Nous sommes en 1761. Un navire français de la Compagnie des Indes s’échoue sur un îlot de sable au large de Madagascar. En route pour l’île de Rodrigue (comptoir portugais) pour un trafic illicite d’esclaves, ils feront naufrage dans l’océan Indien. Néanmoins, ces geôliers réussiront à reprendre la mer et abandonneront les esclaves survivants à leur sort dans ce milieu hostile à l’Homme.

Le naufrage sur l’île de Tromelin

Tout bascule dans la nuit du 31 juillet au 1er août 1761. L’Utile, un vaisseau de la Compagnie des Indes censé approvisionner de viande et de riz de l’île de France (île Maurice) depuis Madagascar, se détourne de sa trajectoire pour faire passer en fraude une cargaison de 160 esclaves malgaches jusqu’au comptoir portugais de l’île Rodrigue. En cette fin de 18e siècle, le trafic d’esclaves est très lucratif et le capitaine Jean de La Fargue compte bien en profiter.

Mais vers 22h30, l’Utile percute un îlot de sable non répertorié, il s’agit de l’île qui sera nommée Tromelin des années après. . « La mer nous a pris de travers, écrit l’écrivain du bord, Dubuisson de Keraudic. Enfin, on s’est déterminé à jeter la mâture à la mer […] Mais les coups de talon ont continué, le vaisseau tombait sur le tribord à faire frémir. » Ce n’est que lorsque la coque du bateau finit par se disloquer à l’aube que les derniers survivants purent s’échapper et gagner la rive. Quant aux 160 prisonniers piégés dans la cale par peur d’une révolte, seuls quelques dizaines survivent.

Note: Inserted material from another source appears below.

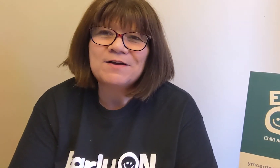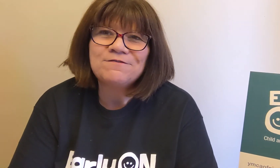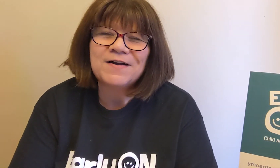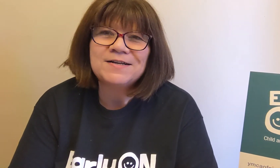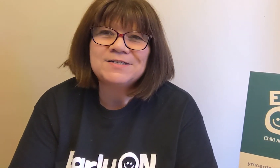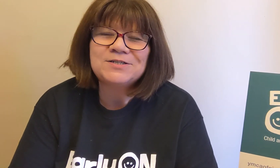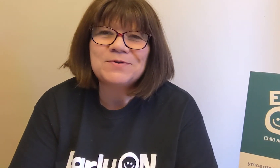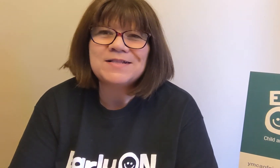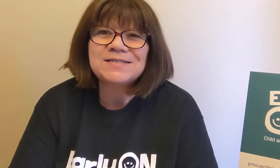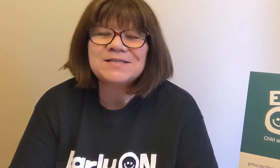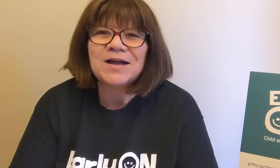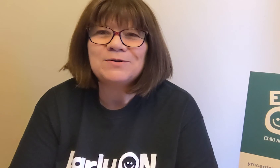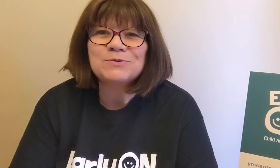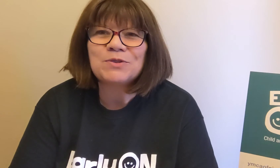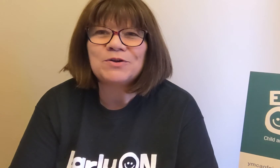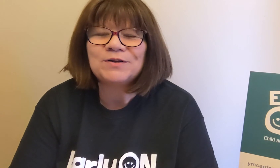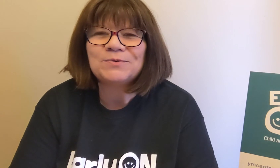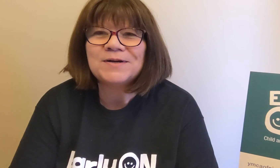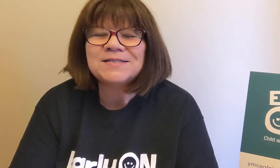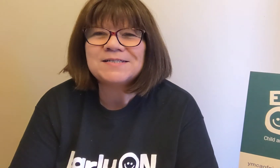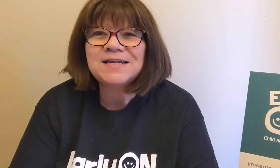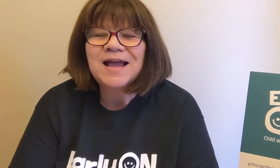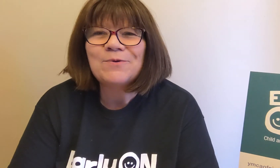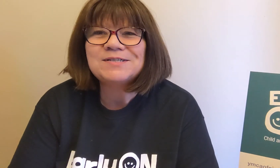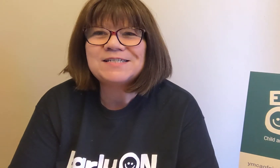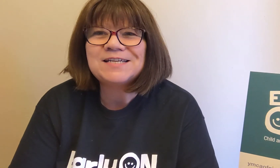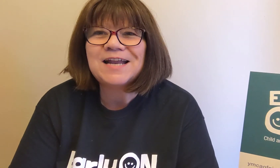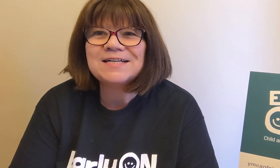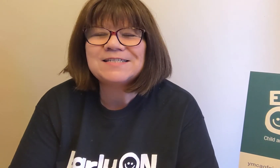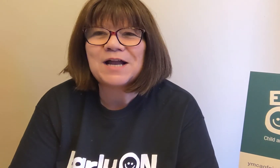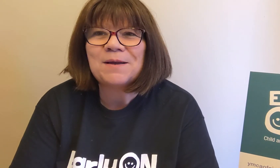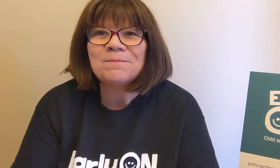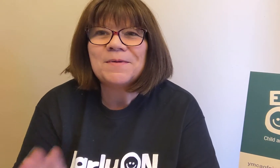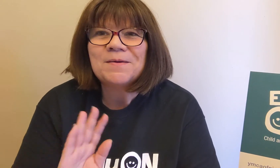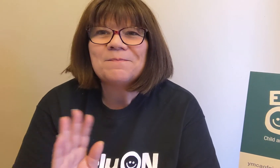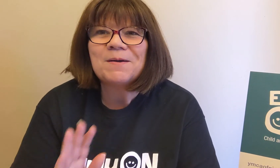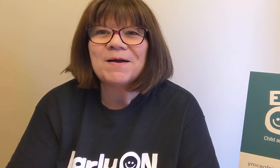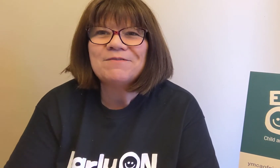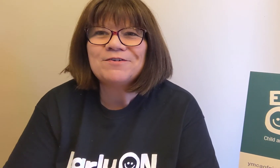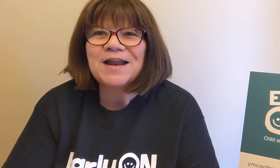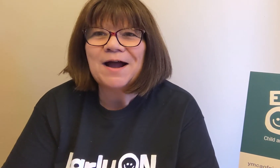have fun doing this signs with your little ones and we'll see you next time. Bye bye for now.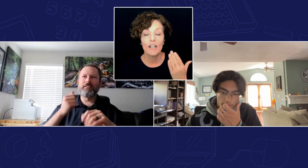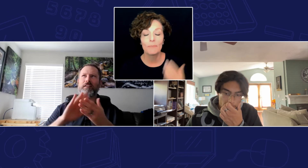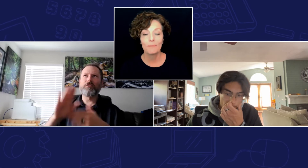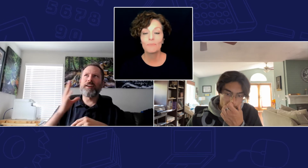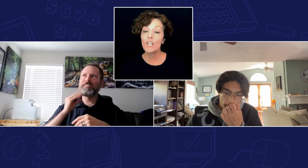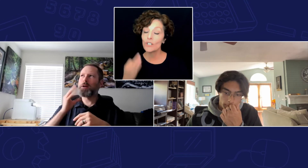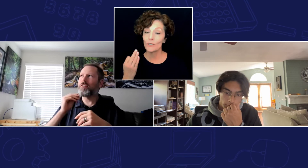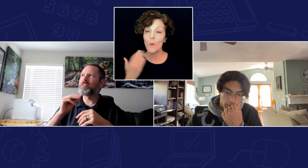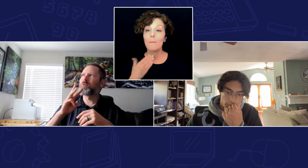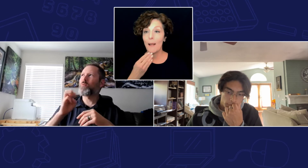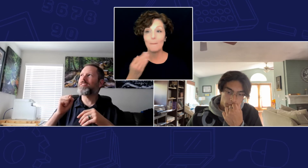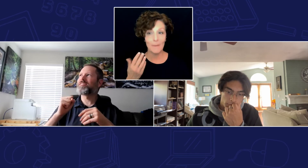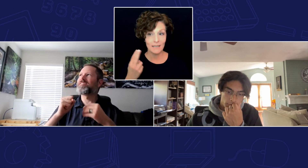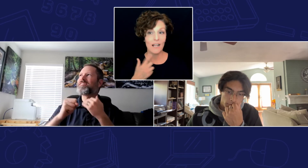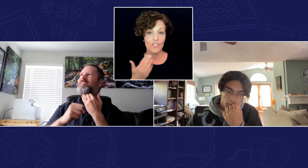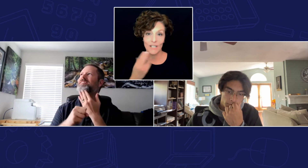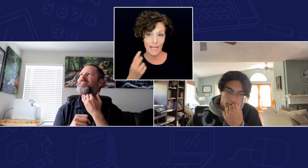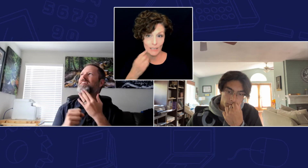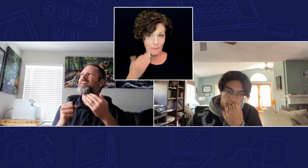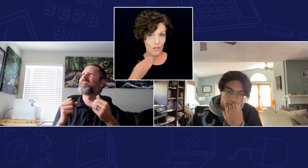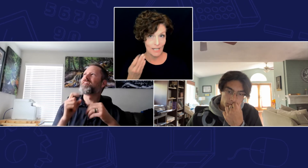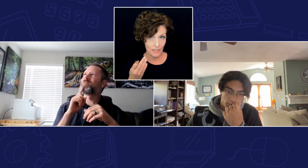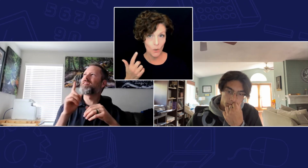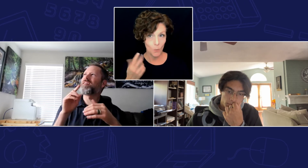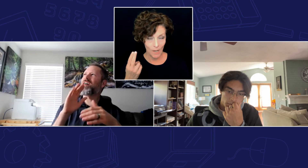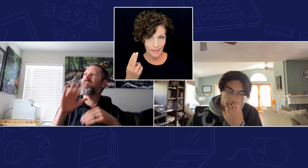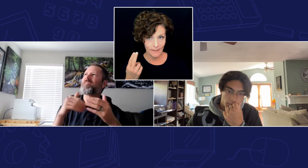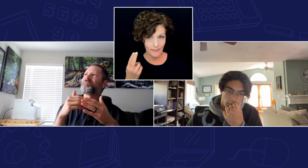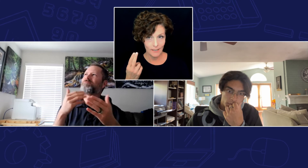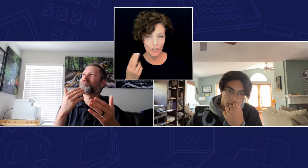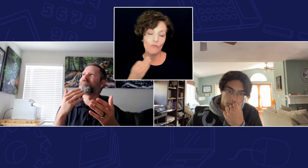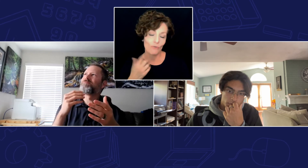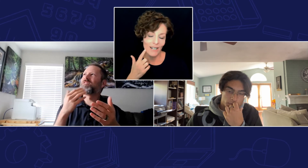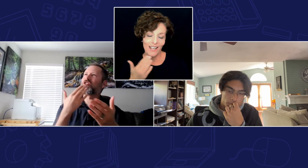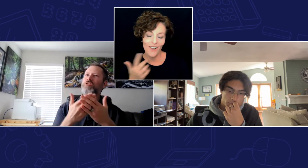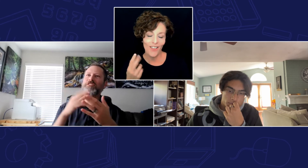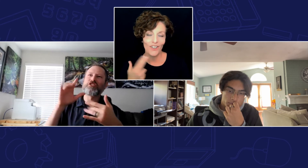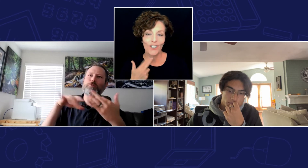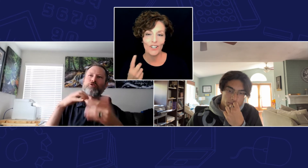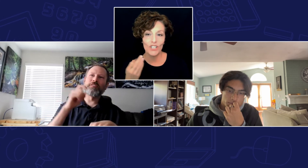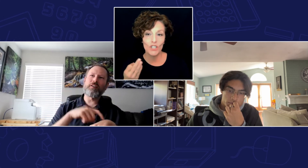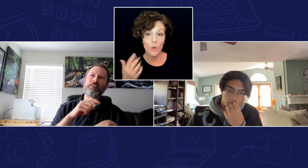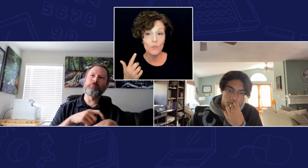so my best college experience was really all the good social time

La vie des esclaves ne compte pas

Sur l’île la survie s’organise. Il faut trouver de l’eau d’abord, puis un moyen de quitter ce banc de sable perdu. Blancs et Noirs, geôliers d’hier et esclaves d’antan travaillent ensemble pour sauver leur peau. Le temps d’un instant et face à la mort, tous redeviennent des Hommes en proie à la peur. Ils s’attèlent à la construction d’une nouvelle embarcation avec les restes du navire. Mais une fois achevé, le bateau de fortune baptisé impudemment La Providence ôte brutalement l’espoir d’une partie des survivants. En effet, trop étroit pour contenir l’ensemble des naufragés, La Providence ne protègera que les Blancs. Ainsi, le 27 septembre 1761, ils embarquent avec la promesse d’envoyer rapidement des secours aux Malgaches restés sur l’île.

Les secours arrivent…15 ans après

Enfin, le 28 novembre 1776, La Dauphine, vaisseau de Tromelin (qui donnera son nom à l’île) accoste sur l’île. Il ne reste que des femmes et un enfant: sept femmes et un bébé de 8 mois. Tout ce que l’on sait du destin des survivantes, c’est qu’elles furent affranchies à leur arrivée sur l’île Maurice et refusèrent de rentrer à Madagascar, sans doute par peur d’y être à nouveau mises en esclavage. On pourrait aller jusqu’à se demander si leurs vies fut plus douces loin des plantations et des tortures réservées au statut d’esclave…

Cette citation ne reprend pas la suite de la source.